Dans une réponse du 15 août aux questions de Human Rights Watch, le Comité chariatique du GSIM au Burkina Faso a écrit que le GSIM « n’a jamais, et ne saurait jamais, viser intentionnellement des civils. Si certains prétendent que des exactions auraient été commises à Djibo, à Youba ou dans toute autre localité, il ne saurait s’agir que d’allégations dénuées de fondement, ou, tout au plus, d’incidents fortuits dus à des projectiles perdus, dont nous n’avons pas eu connaissance. »
Le 21 août, Human Rights Watch a adressé un courrier aux ministres de la Justice et de la Défense du Burkina Faso pour leur communiquer les conclusions de ses recherches et des questions, mais n’a reçu aucune réponse.
En juillet, l’EIS a attaqué un convoi civil escorté par des soldats et des milices burkinabè. Le convoi transportait des civils ainsi que de la nourriture et d’autres fournitures humanitaires destinées à la ville assiégée de Gorom Gorom. Des témoins et d’autres sources ont confirmé que le convoi ne transportait pas d’armes ou de matériel militaire.
« Je me souviens de la peur ressentie ce jour-là », a raconté un survivant âgé de 52 ans. « J’ai entendu de nombreux coups de feu et des cris. J’ai sauté du camion, je me suis accroupi les mains sur la tête et j’ai attendu mon sort. »

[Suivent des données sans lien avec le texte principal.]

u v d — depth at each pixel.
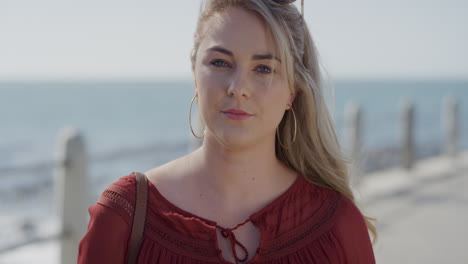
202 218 1.67
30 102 77.38
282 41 1.66
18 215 8.74
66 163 3.94
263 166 1.78
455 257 5.13
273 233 1.71
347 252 1.77
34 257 4.90
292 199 1.79
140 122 43.16
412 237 5.75
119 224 1.60
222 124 1.64
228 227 1.69
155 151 8.54
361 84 178.38
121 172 12.11
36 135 35.88
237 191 1.74
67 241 3.97
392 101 79.19
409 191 7.93
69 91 134.12
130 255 1.60
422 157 12.55
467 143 17.05
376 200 7.30
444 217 6.53
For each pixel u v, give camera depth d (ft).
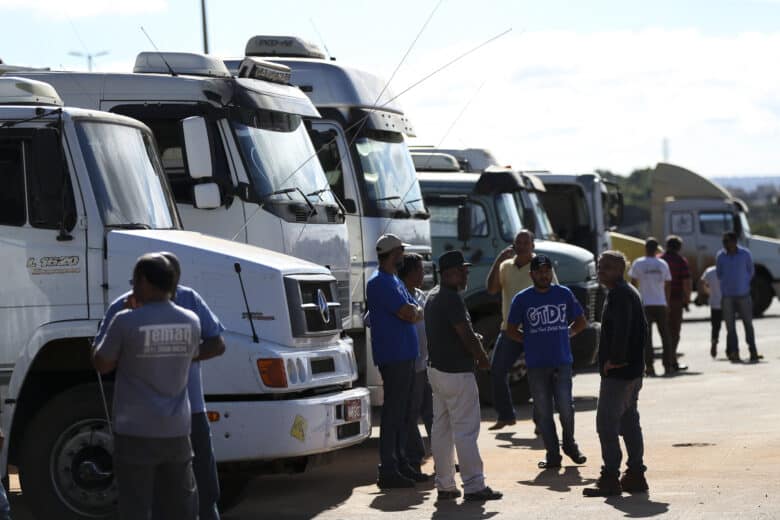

Toutes les parties au conflit armé au Burkina Faso sont soumises au droit international humanitaire, notamment à l’article 3 commun aux Conventions de Genève de 1949 et au droit de la guerre coutumier. Le droit de la guerre interdit les exécutions sommaires, les attaques contre des civils et des biens à caractère civil, ainsi que le pillage, entre autres violations.